Kippa-tragende Hauptleute und Majore, früher eine Seltenheit, sind
jetzt sehr verbreitet.
ALL DIES explodiert
jetzt. Die Azaria-Affäre sprengt die Armee aus einander. Das hohe
Kommando, das hauptsächlich aus Oldtimern, Ashkenazim und
vergleichsweise moderaten Israelis besteht, brachte Azaria vor
Gericht. Einen verwundeten Feind zu töten, ist gegen die
Armee-Order. Soldaten ist es nur erlaubt, zu schießen und zu töten,
falls sie unmittelbar in Gefahr sind,
Ein großer Teil der
Bevölkerung, besonders die vom religiösen und rechten Sektor
protestierten laut gegen die Gerichtsverhandlung. Da die Familie
Azaria orientalisch ist, schließen die Demonstranten einen Großteil
des orientalischen Sektors ein.
Netanjahus
politische Nase schien unmittelbar die Entwicklung zu riechen. Er
entschied, die Azaria-Familie zu besuchen und wurde nur im letzten
Augenblick von seinen Beratern zurückgehalten. Stattdessen
telefonierte er mit Elors Vater und teilte ihm seine persönlichen
Sympathien mit. Avigdor Lieberman besuchte vor seiner Ernennung zum
Verteidigungsminister persönlich den Gerichtshof, um seine
Unterstützung für den Soldaten zu demonstrieren.
Es war eine
öffentliche Backpfeife ins Gesicht des Armeekommandos.
Nun ist die Armee,
das letzte Bollwerk der nationalen Einheit, auseinander gerissen.

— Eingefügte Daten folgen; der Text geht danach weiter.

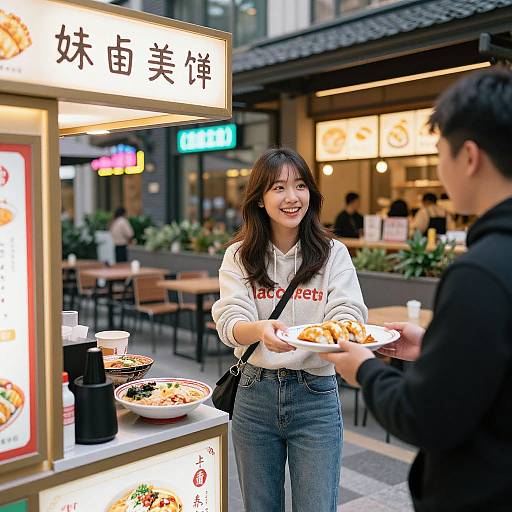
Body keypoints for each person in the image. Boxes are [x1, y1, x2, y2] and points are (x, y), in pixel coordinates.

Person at [322, 68, 512, 511]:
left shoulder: (479, 273)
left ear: (469, 157)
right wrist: (436, 352)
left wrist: (364, 369)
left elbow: (426, 417)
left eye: (440, 152)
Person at [212, 148, 367, 512]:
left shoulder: (333, 254)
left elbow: (349, 312)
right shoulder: (238, 256)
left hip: (315, 393)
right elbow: (229, 321)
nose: (291, 197)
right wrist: (260, 330)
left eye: (300, 186)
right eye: (278, 187)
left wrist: (339, 331)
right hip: (254, 394)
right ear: (261, 200)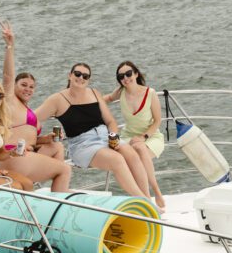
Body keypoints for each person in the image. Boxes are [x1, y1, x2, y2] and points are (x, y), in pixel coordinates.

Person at [35, 63, 150, 198]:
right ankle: (145, 202)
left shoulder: (94, 93)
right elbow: (32, 118)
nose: (81, 78)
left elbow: (110, 121)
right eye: (77, 74)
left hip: (105, 137)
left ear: (89, 79)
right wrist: (36, 139)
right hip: (82, 145)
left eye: (85, 76)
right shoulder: (57, 100)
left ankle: (147, 197)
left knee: (131, 154)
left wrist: (113, 137)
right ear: (70, 76)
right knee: (117, 160)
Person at [0, 21, 71, 192]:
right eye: (24, 84)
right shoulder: (9, 101)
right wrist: (10, 46)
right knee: (65, 169)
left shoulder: (27, 110)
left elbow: (27, 136)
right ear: (15, 86)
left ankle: (57, 190)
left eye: (31, 87)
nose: (28, 89)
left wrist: (44, 139)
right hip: (14, 157)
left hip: (28, 153)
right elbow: (8, 76)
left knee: (57, 146)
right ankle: (59, 198)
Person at [104, 61, 166, 210]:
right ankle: (147, 199)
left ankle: (155, 191)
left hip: (150, 136)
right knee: (133, 150)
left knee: (139, 147)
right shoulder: (120, 92)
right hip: (128, 136)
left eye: (128, 73)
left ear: (136, 74)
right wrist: (87, 100)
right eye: (121, 76)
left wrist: (144, 137)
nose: (126, 78)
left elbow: (158, 121)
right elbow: (106, 99)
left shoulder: (149, 93)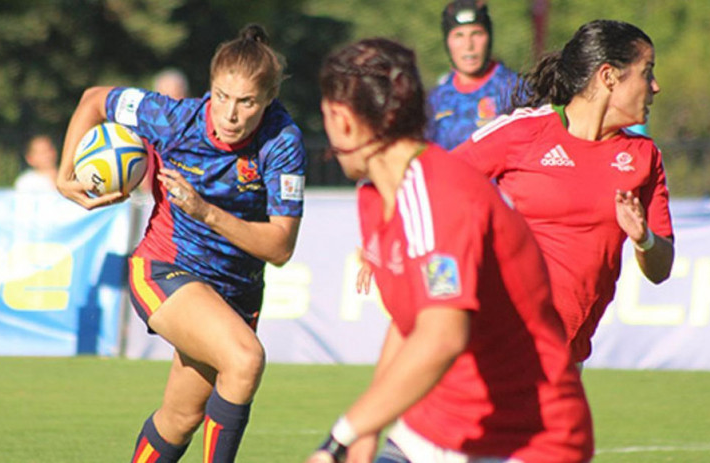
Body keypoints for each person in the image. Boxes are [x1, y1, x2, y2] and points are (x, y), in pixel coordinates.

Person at [308, 38, 592, 463]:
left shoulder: (436, 191)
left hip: (526, 440)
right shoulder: (373, 196)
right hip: (435, 427)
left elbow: (442, 336)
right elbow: (411, 323)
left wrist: (341, 436)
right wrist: (368, 427)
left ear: (342, 119)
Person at [57, 24, 306, 462]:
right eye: (221, 96)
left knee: (181, 418)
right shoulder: (174, 118)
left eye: (246, 102)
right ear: (210, 88)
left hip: (235, 293)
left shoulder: (282, 143)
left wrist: (206, 211)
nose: (229, 114)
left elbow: (280, 247)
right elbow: (95, 99)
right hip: (164, 268)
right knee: (245, 360)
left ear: (268, 100)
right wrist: (64, 176)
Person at [453, 19, 675, 365]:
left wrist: (643, 238)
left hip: (567, 357)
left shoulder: (644, 158)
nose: (656, 86)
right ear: (608, 76)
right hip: (500, 340)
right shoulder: (523, 132)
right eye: (647, 72)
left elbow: (661, 269)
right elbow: (434, 180)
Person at [425, 0, 518, 150]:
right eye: (459, 35)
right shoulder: (436, 99)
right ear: (447, 42)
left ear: (489, 37)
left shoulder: (515, 90)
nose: (468, 45)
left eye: (476, 34)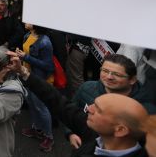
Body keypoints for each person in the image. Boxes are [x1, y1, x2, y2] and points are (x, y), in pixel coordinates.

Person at [10, 53, 150, 156]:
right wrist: (23, 72)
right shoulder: (93, 130)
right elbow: (60, 104)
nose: (88, 108)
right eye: (105, 71)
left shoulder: (146, 112)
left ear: (121, 129)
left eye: (99, 109)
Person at [16, 23, 55, 152]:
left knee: (41, 107)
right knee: (32, 103)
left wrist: (25, 57)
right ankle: (37, 129)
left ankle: (49, 137)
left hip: (38, 80)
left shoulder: (45, 42)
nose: (25, 22)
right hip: (27, 76)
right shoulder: (28, 35)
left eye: (29, 20)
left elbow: (48, 66)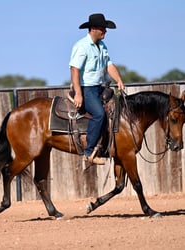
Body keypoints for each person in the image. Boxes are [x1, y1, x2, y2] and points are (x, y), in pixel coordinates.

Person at [69, 13, 125, 165]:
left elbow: (109, 65)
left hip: (99, 87)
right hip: (86, 89)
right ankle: (88, 152)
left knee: (117, 107)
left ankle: (108, 145)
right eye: (102, 29)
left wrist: (118, 79)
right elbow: (74, 69)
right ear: (93, 29)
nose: (105, 32)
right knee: (99, 114)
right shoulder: (82, 46)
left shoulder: (102, 46)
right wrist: (78, 94)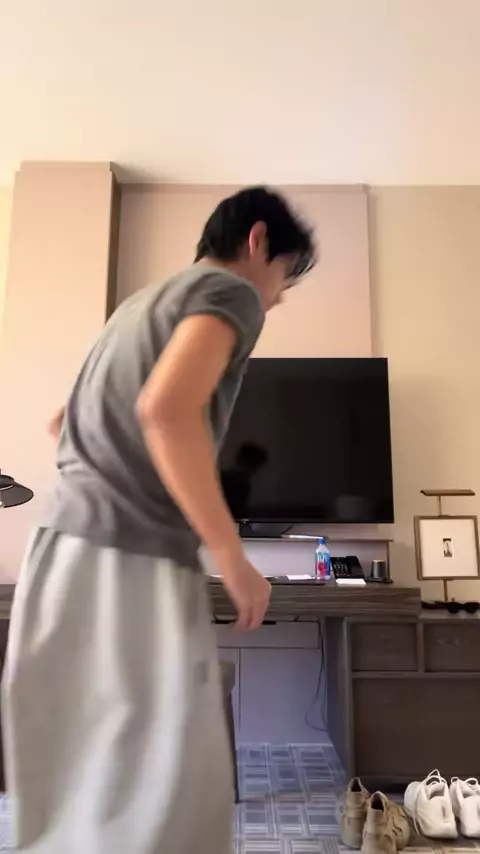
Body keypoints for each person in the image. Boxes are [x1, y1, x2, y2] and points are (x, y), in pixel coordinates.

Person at [2, 186, 316, 854]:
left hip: (58, 553)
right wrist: (231, 556)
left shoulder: (137, 307)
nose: (277, 299)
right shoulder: (230, 292)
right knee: (165, 794)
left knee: (84, 789)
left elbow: (61, 423)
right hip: (131, 559)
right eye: (285, 277)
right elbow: (166, 412)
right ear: (257, 240)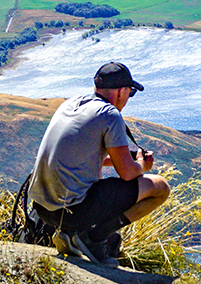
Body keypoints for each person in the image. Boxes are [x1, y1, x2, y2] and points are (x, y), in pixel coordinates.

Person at [28, 62, 171, 267]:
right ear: (121, 91)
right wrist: (141, 164)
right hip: (72, 211)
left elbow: (83, 156)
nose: (128, 99)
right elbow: (128, 174)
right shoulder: (109, 114)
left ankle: (76, 233)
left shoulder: (70, 104)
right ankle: (96, 237)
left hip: (42, 209)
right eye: (130, 94)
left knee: (99, 181)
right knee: (159, 187)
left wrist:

Das oberste Kommando wird offen als Linke angegriffen, ein Terminus,
der sich nicht weit von verräterisch entfernt. Der Mythos der
militärischen Unfehlbarkeit ist erschüttert, die Behörde des
Oberkommando zutiefst beschädigt, die Kritik des Stabschef ist
ungezügelt.
In dem Wettstreit
zwischen dem Unteroffizier Elor Azaria und dem Stabschef
Generalleutnant Gadi Eizenkot mag der Unteroffizier wohl gewinnen.
Falls er überhaupt wegen eklatantem Bruch der Befehle, wird er mit
einer leichten Strafe davon kommen.
Der Mörder eines
wehrlosen menschlichen Wesens ist zu einem nationalen Helden
geworden. Dies war der Schuss, der im ganzen Land gehört wurde.